EDITORIAL: The Federal Board of Revenue’s contention that it will fall short of its revenue target of Rs9.42 trillion for the current fiscal year by a massive Rs175 billion as a result of the stay orders that superior courts have imposed on various tax measures passed by parliament is worth a discussion. It must be noted here that these enactments were deemed to have been plagued by substantial legal anomalies that led to the adverse judicial interventions.
One of the more prominent among these measures is Section 7E of the Income Tax Ordinance 2001 on immovable properties, which has encountered obstacles in various courts, with the Balochistan High Court’s (BHC’s) May 31 verdict on it, declaring it ultra vires to the Constitution, being the latest such example.
Under Section 7E, every person holding immovable property is deemed as having derived an income from the property equal to five percent of its fair market value, whether or not the said property was actually generating any income, and then was required to pay a 20 percent tax on this deemed income.

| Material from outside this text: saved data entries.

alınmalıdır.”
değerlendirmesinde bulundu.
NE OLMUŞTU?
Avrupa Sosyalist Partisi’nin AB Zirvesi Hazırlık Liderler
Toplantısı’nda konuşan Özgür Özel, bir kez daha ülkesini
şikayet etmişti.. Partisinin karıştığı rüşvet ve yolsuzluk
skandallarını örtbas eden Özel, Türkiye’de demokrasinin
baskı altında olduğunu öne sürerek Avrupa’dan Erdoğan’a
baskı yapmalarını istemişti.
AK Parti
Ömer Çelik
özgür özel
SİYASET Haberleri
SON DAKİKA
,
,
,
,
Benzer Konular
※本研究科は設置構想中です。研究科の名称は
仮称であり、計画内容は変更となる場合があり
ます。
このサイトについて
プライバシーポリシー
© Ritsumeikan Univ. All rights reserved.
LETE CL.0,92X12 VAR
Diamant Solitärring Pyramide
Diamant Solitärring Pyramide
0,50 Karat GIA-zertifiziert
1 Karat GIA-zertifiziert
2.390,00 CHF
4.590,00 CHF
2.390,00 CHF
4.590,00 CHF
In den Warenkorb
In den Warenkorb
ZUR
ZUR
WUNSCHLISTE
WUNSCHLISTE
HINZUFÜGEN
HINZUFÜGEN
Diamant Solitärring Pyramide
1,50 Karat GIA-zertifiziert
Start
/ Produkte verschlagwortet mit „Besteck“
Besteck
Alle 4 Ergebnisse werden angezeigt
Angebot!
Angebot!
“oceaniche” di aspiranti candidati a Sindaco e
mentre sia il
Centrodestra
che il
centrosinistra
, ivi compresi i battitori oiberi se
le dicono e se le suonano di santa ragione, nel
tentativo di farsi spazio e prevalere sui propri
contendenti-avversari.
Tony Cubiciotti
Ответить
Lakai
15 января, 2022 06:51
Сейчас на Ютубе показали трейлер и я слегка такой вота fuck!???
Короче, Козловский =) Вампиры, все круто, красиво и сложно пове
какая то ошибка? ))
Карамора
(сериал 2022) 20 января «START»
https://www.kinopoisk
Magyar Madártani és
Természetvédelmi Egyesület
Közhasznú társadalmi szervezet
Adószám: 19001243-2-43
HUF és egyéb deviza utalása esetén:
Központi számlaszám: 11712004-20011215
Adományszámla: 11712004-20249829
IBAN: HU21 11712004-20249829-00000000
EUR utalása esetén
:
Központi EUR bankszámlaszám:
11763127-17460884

As the BHC’s verdict highlights, the federal government does not have the power to deem mere ownership of immovable property with no economic transaction associated with it as income, and then go on to tax it.

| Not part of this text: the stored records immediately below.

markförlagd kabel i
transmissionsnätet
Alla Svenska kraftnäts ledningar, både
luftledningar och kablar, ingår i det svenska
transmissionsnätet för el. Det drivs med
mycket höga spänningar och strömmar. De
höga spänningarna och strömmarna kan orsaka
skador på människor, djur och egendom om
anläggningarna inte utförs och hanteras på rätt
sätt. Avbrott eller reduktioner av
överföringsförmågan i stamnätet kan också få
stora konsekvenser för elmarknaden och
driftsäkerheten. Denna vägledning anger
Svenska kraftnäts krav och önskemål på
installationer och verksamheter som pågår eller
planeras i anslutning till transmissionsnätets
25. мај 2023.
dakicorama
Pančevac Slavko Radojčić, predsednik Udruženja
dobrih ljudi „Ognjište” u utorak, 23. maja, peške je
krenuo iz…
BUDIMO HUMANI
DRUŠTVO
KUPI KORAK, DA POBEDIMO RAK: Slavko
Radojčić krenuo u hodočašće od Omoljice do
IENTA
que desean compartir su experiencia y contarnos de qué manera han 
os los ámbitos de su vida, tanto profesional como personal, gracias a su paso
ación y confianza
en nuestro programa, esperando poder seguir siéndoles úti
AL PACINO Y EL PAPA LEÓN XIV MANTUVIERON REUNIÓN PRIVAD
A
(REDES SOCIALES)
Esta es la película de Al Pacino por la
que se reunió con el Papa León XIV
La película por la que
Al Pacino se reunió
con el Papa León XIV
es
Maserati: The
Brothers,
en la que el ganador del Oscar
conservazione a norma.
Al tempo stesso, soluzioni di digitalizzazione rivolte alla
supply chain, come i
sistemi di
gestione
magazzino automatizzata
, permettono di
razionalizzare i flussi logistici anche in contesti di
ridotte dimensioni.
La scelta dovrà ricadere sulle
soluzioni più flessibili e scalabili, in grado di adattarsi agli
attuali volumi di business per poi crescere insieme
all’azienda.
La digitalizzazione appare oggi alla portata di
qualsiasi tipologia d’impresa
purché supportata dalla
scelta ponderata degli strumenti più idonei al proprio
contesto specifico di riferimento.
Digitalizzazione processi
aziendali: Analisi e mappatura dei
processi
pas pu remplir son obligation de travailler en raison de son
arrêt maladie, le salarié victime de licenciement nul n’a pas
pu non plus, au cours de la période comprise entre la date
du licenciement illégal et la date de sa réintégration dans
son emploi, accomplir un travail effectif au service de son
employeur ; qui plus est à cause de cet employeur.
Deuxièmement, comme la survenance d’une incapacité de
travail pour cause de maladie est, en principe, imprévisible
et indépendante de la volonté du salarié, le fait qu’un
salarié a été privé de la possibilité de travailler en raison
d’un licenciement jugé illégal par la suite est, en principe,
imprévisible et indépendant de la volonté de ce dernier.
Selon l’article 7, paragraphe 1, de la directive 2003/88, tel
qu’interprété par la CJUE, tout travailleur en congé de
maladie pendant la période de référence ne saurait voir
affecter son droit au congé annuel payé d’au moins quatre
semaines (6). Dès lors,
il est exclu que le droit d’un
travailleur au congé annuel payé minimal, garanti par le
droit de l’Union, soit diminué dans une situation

An earlier Lahore High Court (LHC) judgment came to a similar conclusion, stating that if any capital asset held by a person is treated to be deriving an income, this would be confiscatory in nature and in violation of the Constitution’s Article 23. The Peshawar High Court (PHC), meanwhile, has noted that while parliament has the power to impose capital value tax on immoveable property, it does not have the jurisdiction to impose income tax on it.
Another measure facing legal difficulties is the super tax that the government attempted to impose by bringing it within the ambit of the Income Tax Ordinance through Section 4C, which was inserted through the Finance Act 2022. This was initially supposed to be a one-time tax charged at a rate of four percent on incomes over and above a certain threshold.

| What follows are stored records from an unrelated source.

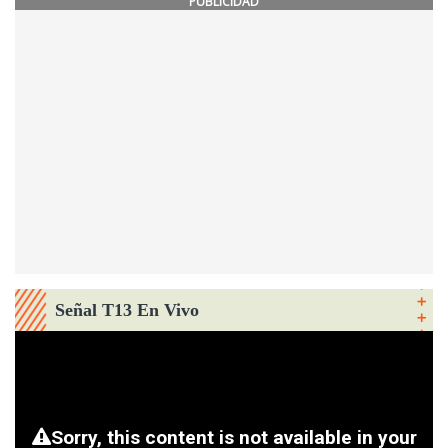
PUBLICIDAD
Señal T13 En Vivo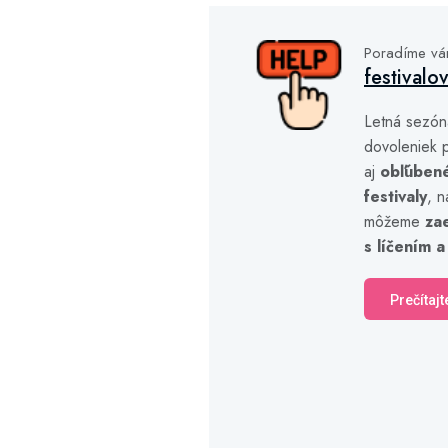
Poradíme v
festivalo
Letná sezón
dovoleniek p
aj
obľúben
festivaly
, n
môžeme
za
s líčením a
Prečítajt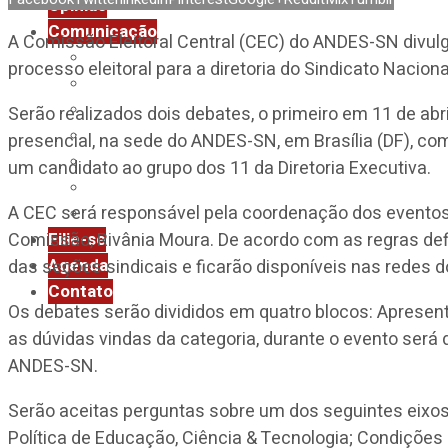
Opinião
Comunicação
A Comissão Eleitoral Central (CEC) do ANDES-SN divulgo
Assessoria de Imprensa
processo eleitoral para a diretoria do Sindicato Naciona
Boletim Diário
Boletim Impresso
Serão realizados dois debates, o primeiro em 11 de abri
Clipping ANDES-SN
presencial, na sede do ANDES-SN, em Brasília (DF), co
InformANDES
um candidato ao grupo dos 11 da Diretoria Executiva.
Notas
A CEC será responsável pela coordenação dos eventos 
Revista Universidade & Sociedade
Filie-se
Comissão, Rivânia Moura. De acordo com as regras defi
Agenda
das seções sindicais e ficarão disponíveis nas redes 
Contato
Os debates serão divididos em quatro blocos: Apresen
as dúvidas vindas da categoria, durante o evento será
ANDES-SN.
Serão aceitas perguntas sobre um dos seguintes eixos:
Política de Educação, Ciência & Tecnologia; Condições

This was later made a permanent feature and the rate was increased to 10 percent through the Finance Act 2023, and given retrospective impact, and that is where it ran into trouble in the courts, which held that the increased rate cannot be applied in a retrospective manner.
It is evident that applying laws in retrospective mode is against settled principles of law, and the government’s attempts to do so were always going to encounter legal challenges.
However, appeals against court orders have been preferred by the litigants and decisions from the honourable Supreme Court are awaited.
Consequently, revenue amounting to billions of rupees is involved and depending on the outcome of these appeals; it would result in filling of government coffers or if not, then the expected tax amount involved would have to be reduced from the FBR tax collection target.
In fact, it is clear that all the above-mentioned points that the courts have highlighted hold significant heft, and indicate the flawed manner in which these legislative measures were devised by parliament.
The bare minimum one would expect from our lawmakers is to have the sense, knowledge and acumen to ensure that any laws they pass conform to the Constitution and settled legal principles. It is clear, however, that this fundamental aspect of law-making has often gone missing in Pakistan, raising question on the competence of parliamentarians.
This present predicament also highlights the preference of governments to avoid parliamentary debate on proposed laws that can help identify and rectify the flaws inherent in them.
Laws are often bulldozed through parliament on the basis of the government’s numerical majority, without any substantial debate or scrutiny of the various clauses, which is against the spirit of democracy and, as is clear, also has grave consequences for the economy and other matters of national importance. It is about time the government overcame its fear of parliamentary scrutiny to ensure that legislative measures are robust and less likely to encounter legal challenges.